### Exercise aim
Arrange the source text of all the entries below as a JSON list of strings, one string per line, with blank lines omitted. Leave the pictures out of the answer.

### Source data

- - - -

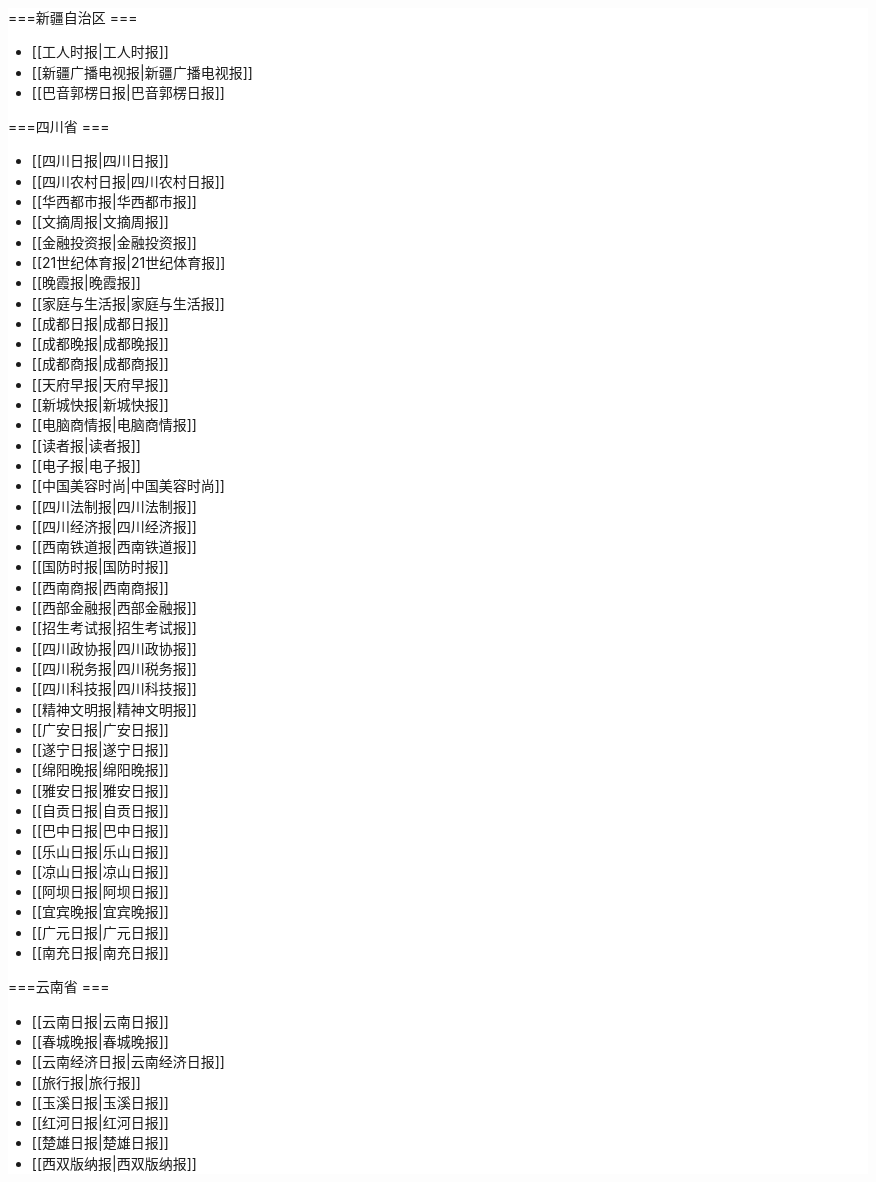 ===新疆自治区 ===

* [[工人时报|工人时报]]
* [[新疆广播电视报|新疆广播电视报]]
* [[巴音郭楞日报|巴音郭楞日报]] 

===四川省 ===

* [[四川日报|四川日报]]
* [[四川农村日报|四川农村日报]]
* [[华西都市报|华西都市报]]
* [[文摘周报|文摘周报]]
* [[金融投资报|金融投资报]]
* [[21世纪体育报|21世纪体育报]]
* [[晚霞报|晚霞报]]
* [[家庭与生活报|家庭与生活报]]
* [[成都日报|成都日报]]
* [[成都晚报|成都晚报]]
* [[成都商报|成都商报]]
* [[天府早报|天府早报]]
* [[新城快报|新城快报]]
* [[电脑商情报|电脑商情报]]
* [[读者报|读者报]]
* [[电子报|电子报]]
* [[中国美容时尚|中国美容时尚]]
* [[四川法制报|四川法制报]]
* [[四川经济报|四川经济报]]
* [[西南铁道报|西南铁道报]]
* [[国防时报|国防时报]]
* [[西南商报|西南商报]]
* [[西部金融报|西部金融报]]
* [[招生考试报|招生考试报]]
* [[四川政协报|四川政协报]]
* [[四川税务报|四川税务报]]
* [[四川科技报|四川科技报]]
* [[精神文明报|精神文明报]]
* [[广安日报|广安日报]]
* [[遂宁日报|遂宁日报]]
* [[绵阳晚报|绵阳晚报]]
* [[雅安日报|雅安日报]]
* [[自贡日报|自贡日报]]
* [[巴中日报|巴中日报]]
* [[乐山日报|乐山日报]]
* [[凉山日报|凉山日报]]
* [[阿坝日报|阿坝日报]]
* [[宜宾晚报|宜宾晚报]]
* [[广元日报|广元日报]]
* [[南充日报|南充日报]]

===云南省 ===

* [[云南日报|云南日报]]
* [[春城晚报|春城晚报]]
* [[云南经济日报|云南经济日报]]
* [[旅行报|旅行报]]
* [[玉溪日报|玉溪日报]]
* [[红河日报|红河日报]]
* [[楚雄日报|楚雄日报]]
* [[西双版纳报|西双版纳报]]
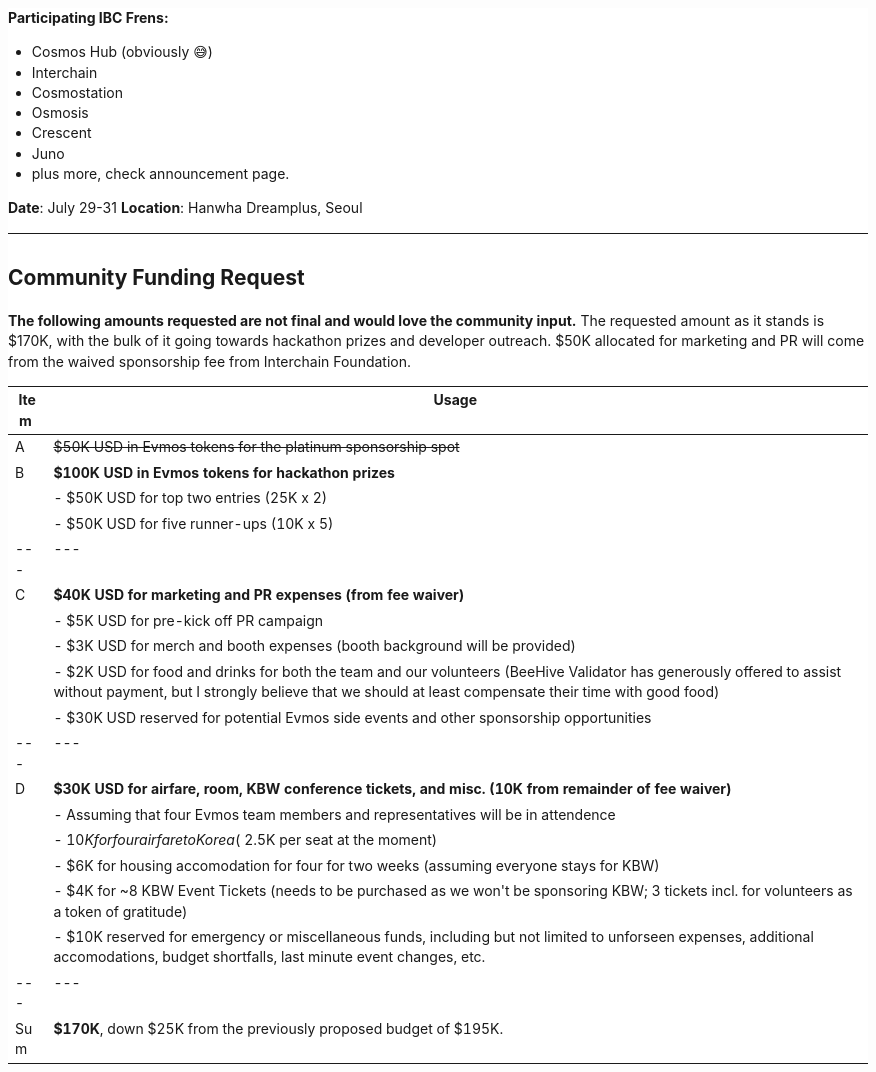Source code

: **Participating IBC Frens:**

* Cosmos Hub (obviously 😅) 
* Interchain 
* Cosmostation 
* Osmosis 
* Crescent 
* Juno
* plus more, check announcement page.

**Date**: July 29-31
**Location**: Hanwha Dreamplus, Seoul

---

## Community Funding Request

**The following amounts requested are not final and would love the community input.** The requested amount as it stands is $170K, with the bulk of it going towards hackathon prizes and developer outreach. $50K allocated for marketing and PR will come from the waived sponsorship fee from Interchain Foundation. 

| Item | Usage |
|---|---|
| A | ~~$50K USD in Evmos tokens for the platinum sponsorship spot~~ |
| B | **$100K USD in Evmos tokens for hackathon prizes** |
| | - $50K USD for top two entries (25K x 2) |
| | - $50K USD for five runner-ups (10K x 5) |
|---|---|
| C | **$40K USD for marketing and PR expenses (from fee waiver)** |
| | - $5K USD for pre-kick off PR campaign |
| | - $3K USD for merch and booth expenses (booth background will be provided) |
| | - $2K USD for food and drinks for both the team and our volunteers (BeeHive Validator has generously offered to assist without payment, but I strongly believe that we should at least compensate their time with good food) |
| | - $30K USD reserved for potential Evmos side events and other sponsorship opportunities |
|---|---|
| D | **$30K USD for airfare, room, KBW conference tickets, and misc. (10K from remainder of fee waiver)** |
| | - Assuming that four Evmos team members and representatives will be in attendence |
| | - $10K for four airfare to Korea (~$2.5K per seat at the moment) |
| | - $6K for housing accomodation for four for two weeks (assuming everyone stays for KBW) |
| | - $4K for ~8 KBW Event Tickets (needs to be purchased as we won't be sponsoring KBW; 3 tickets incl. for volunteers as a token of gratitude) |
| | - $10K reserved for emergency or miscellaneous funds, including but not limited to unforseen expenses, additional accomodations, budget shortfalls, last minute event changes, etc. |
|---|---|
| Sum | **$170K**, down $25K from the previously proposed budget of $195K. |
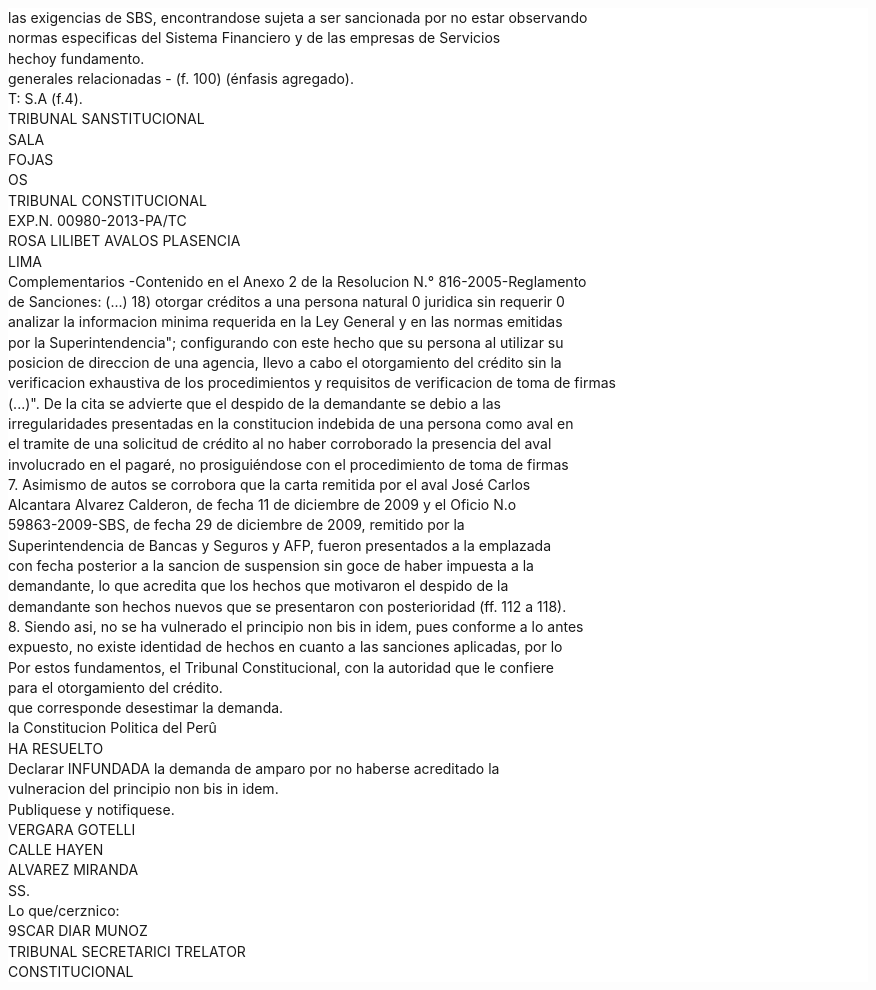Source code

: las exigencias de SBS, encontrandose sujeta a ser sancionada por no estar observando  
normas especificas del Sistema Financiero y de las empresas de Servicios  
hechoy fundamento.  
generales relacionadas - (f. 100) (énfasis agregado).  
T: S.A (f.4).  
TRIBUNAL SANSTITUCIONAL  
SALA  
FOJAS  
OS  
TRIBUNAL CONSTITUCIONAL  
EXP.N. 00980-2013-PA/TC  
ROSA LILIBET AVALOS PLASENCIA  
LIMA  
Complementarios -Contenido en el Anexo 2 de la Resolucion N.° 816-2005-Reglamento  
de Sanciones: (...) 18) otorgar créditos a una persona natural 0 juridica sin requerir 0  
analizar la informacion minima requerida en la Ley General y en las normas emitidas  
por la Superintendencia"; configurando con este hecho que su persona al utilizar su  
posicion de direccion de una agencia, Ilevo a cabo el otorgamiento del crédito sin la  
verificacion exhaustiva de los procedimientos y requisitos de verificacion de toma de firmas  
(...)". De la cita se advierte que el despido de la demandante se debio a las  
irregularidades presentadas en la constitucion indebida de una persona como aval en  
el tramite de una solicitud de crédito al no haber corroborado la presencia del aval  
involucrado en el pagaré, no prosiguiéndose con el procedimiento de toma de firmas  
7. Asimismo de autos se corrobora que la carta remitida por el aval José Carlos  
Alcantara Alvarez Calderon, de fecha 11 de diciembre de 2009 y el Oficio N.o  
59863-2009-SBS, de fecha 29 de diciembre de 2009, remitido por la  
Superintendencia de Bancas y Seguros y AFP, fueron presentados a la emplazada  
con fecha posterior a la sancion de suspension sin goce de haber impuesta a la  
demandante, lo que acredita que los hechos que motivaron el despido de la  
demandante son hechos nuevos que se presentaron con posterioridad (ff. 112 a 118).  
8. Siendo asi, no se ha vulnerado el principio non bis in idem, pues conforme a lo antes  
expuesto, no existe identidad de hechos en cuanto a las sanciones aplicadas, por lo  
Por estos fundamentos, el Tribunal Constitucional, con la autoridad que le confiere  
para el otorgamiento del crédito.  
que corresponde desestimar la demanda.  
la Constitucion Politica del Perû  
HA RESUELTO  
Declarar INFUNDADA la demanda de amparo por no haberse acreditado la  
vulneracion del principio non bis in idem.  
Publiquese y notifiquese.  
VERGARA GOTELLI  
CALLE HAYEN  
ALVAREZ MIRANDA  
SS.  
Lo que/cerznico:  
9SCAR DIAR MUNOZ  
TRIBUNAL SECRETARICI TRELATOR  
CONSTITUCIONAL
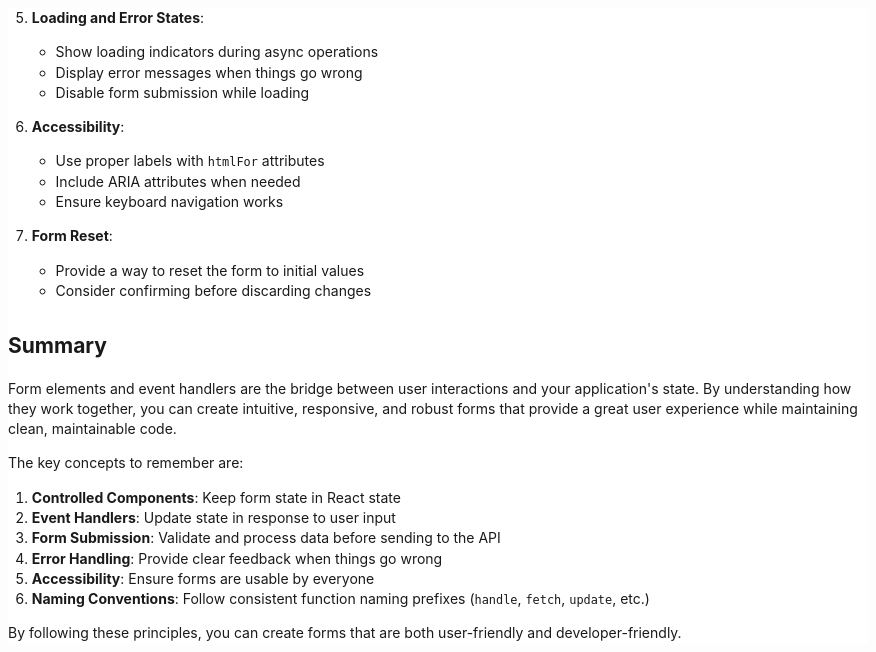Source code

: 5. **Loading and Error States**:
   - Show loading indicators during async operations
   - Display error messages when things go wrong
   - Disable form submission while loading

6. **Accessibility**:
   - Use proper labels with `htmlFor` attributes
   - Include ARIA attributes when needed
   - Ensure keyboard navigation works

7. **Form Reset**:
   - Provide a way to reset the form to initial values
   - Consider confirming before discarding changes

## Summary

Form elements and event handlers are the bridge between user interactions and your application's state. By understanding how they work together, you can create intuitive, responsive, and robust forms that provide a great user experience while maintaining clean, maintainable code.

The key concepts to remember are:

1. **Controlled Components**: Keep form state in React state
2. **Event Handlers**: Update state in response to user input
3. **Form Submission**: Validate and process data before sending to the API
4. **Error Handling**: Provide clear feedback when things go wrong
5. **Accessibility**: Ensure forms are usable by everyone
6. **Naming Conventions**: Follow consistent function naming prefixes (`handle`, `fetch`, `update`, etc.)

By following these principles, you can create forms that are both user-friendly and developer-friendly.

- - - -

### Response to the exercise
[
  " ===新疆自治区 ===",
  "* [[工人时报|工人时报]]",
  "* [[新疆广播电视报|新疆广播电视报]]",
  "* [[巴音郭楞日报|巴音郭楞日报]] ",
  "===四川省 ===",
  "* [[四川日报|四川日报]]",
  "* [[四川农村日报|四川农村日报]]",
  "* [[华西都市报|华西都市报]]",
  "* [[文摘周报|文摘周报]]",
  "* [[金融投资报|金融投资报]]",
  "* [[21世纪体育报|21世纪体育报]]",
  "* [[晚霞报|晚霞报]]",
  "* [[家庭与生活报|家庭与生活报]]",
  "* [[成都日报|成都日报]]",
  "* [[成都晚报|成都晚报]]",
  "* [[成都商报|成都商报]]",
  "* [[天府早报|天府早报]]",
  "* [[新城快报|新城快报]]",
  "* [[电脑商情报|电脑商情报]]",
  "* [[读者报|读者报]]",
  "* [[电子报|电子报]]",
  "* [[中国美容时尚|中国美容时尚]]",
  "* [[四川法制报|四川法制报]]",
  "* [[四川经济报|四川经济报]]",
  "* [[西南铁道报|西南铁道报]]",
  "* [[国防时报|国防时报]]",
  "* [[西南商报|西南商报]]",
  "* [[西部金融报|西部金融报]]",
  "* [[招生考试报|招生考试报]]",
  "* [[四川政协报|四川政协报]]",
  "* [[四川税务报|四川税务报]]",
  "* [[四川科技报|四川科技报]]",
  "* [[精神文明报|精神文明报]]",
  "* [[广安日报|广安日报]]",
  "* [[遂宁日报|遂宁日报]]",
  "* [[绵阳晚报|绵阳晚报]]",
  "* [[雅安日报|雅安日报]]",
  "* [[自贡日报|自贡日报]]",
  "* [[巴中日报|巴中日报]]",
  "* [[乐山日报|乐山日报]]",
  "* [[凉山日报|凉山日报]]",
  "* [[阿坝日报|阿坝日报]]",
  "* [[宜宾晚报|宜宾晚报]]",
  "* [[广元日报|广元日报]]",
  "* [[南充日报|南充日报]]",
  "===云南省 ===",
  "* [[云南日报|云南日报]]",
  "* [[春城晚报|春城晚报]]",
  "* [[云南经济日报|云南经济日报]]",
  "* [[旅行报|旅行报]]",
  "* [[玉溪日报|玉溪日报]]",
  "* [[红河日报|红河日报]]",
  "* [[楚雄日报|楚雄日报]]",
  "* [[西双版纳报|西双版纳报]]",
  "Source code",
  ": **Participating IBC Frens:**",
  "* Cosmos Hub (obviously 😅) ",
  "* Interchain ",
  "* Cosmostation ",
  "* Osmosis ",
  "* Crescent ",
  "* Juno",
  "* plus more, check announcement page.",
  "**Date**: July 29-31",
  "**Location**: Hanwha Dreamplus, Seoul",
  "---",
  "## Community Funding Request",
  "**The following amounts requested are not final and would love the community input.** The requested amount as it stands is $170K, with the bulk of it going towards hackathon prizes and developer outreach. $50K allocated for marketing and PR will come from the waived sponsorship fee from Interchain Foundation. ",
  "| Item | Usage |",
  "|---|---|",
  "| A | ~~$50K USD in Evmos tokens for the platinum sponsorship spot~~ |",
  "| B | **$100K USD in Evmos tokens for hackathon prizes** |",
  "| | - $50K USD for top two entries (25K x 2) |",
  "| | - $50K USD for five runner-ups (10K x 5) |",
  "|---|---|",
  "| C | **$40K USD for marketing and PR expenses (from fee waiver)** |",
  "| | - $5K USD for pre-kick off PR campaign |",
  "| | - $3K USD for merch and booth expenses (booth background will be provided) |",
  "| | - $2K USD for food and drinks for both the team and our volunteers (BeeHive Validator has generously offered to assist without payment, but I strongly believe that we should at least compensate their time with good food) |",
  "| | - $30K USD reserved for potential Evmos side events and other sponsorship opportunities |",
  "|---|---|",
  "| D | **$30K USD for airfare, room, KBW conference tickets, and misc. (10K from remainder of fee waiver)** |",
  "| | - Assuming that four Evmos team members and representatives will be in attendence |",
  "| | - $10K for four airfare to Korea (~$2.5K per seat at the moment) |",
  "| | - $6K for housing accomodation for four for two weeks (assuming everyone stays for KBW) |",
  "| | - $4K for ~8 KBW Event Tickets (needs to be purchased as we won't be sponsoring KBW; 3 tickets incl. for volunteers as a token of gratitude) |",
  "| | - $10K reserved for emergency or miscellaneous funds, including but not limited to unforseen expenses, additional accomodations, budget shortfalls, last minute event changes, etc. |",
  "|---|---|",
  "| Sum | **$170K**, down $25K from the previously proposed budget of $195K. |",
  "Source code",
  ": las exigencias de SBS, encontrandose sujeta a ser sancionada por no estar observando  ",
  "normas especificas del Sistema Financiero y de las empresas de Servicios  ",
  "hechoy fundamento.  ",
  "generales relacionadas - (f. 100) (énfasis agregado).  ",
  "T: S.A (f.4).  ",
  "TRIBUNAL SANSTITUCIONAL  ",
  "SALA  ",
  "FOJAS  ",
  "OS  ",
  "TRIBUNAL CONSTITUCIONAL  ",
  "EXP.N. 00980-2013-PA/TC  ",
  "ROSA LILIBET AVALOS PLASENCIA  ",
  "LIMA  ",
  "Complementarios -Contenido en el Anexo 2 de la Resolucion N.° 816-2005-Reglamento  ",
  "de Sanciones: (...) 18) otorgar créditos a una persona natural 0 juridica sin requerir 0  ",
  "analizar la informacion minima requerida en la Ley General y en las normas emitidas  ",
  "por la Superintendencia\"; configurando con este hecho que su persona al utilizar su  ",
  "posicion de direccion de una agencia, Ilevo a cabo el otorgamiento del crédito sin la  ",
  "verificacion exhaustiva de los procedimientos y requisitos de verificacion de toma de firmas  ",
  "(...)\". De la cita se advierte que el despido de la demandante se debio a las  ",
  "irregularidades presentadas en la constitucion indebida de una persona como aval en  ",
  "el tramite de una solicitud de crédito al no haber corroborado la presencia del aval  ",
  "involucrado en el pagaré, no prosiguiéndose con el procedimiento de toma de firmas  ",
  "7. Asimismo de autos se corrobora que la carta remitida por el aval José Carlos  ",
  "Alcantara Alvarez Calderon, de fecha 11 de diciembre de 2009 y el Oficio N.o  ",
  "59863-2009-SBS, de fecha 29 de diciembre de 2009, remitido por la  ",
  "Superintendencia de Bancas y Seguros y AFP, fueron presentados a la emplazada  ",
  "con fecha posterior a la sancion de suspension sin goce de haber impuesta a la  ",
  "demandante, lo que acredita que los hechos que motivaron el despido de la  ",
  "demandante son hechos nuevos que se presentaron con posterioridad (ff. 112 a 118).  ",
  "8. Siendo asi, no se ha vulnerado el principio non bis in idem, pues conforme a lo antes  ",
  "expuesto, no existe identidad de hechos en cuanto a las sanciones aplicadas, por lo  ",
  "Por estos fundamentos, el Tribunal Constitucional, con la autoridad que le confiere  ",
  "para el otorgamiento del crédito.  ",
  "que corresponde desestimar la demanda.  ",
  "la Constitucion Politica del Perû  ",
  "HA RESUELTO  ",
  "Declarar INFUNDADA la demanda de amparo por no haberse acreditado la  ",
  "vulneracion del principio non bis in idem.  ",
  "Publiquese y notifiquese.  ",
  "VERGARA GOTELLI  ",
  "CALLE HAYEN  ",
  "ALVAREZ MIRANDA  ",
  "SS.  ",
  "Lo que/cerznico:  ",
  "9SCAR DIAR MUNOZ  ",
  "TRIBUNAL SECRETARICI TRELATOR  ",
  "CONSTITUCIONAL",
  "Source code",
  ": 5. **Loading and Error States**:",
  "   - Show loading indicators during async operations",
  "   - Display error messages when things go wrong",
  "   - Disable form submission while loading",
  "6. **Accessibility**:",
  "   - Use proper labels with `htmlFor` attributes",
  "   - Include ARIA attributes when needed",
  "   - Ensure keyboard navigation works",
  "7. **Form Reset**:",
  "   - Provide a way to reset the form to initial values",
  "   - Consider confirming before discarding changes",
  "## Summary",
  "Form elements and event handlers are the bridge between user interactions and your application's state. By understanding how they work together, you can create intuitive, responsive, and robust forms that provide a great user experience while maintaining clean, maintainable code.",
  "The key concepts to remember are:",
  "1. **Controlled Components**: Keep form state in React state",
  "2. **Event Handlers**: Update state in response to user input",
  "3. **Form Submission**: Validate and process data before sending to the API",
  "4. **Error Handling**: Provide clear feedback when things go wrong",
  "5. **Accessibility**: Ensure forms are usable by everyone",
  "6. **Naming Conventions**: Follow consistent function naming prefixes (`handle`, `fetch`, `update`, etc.)",
  "By following these principles, you can create forms that are both user-friendly and developer-friendly."
]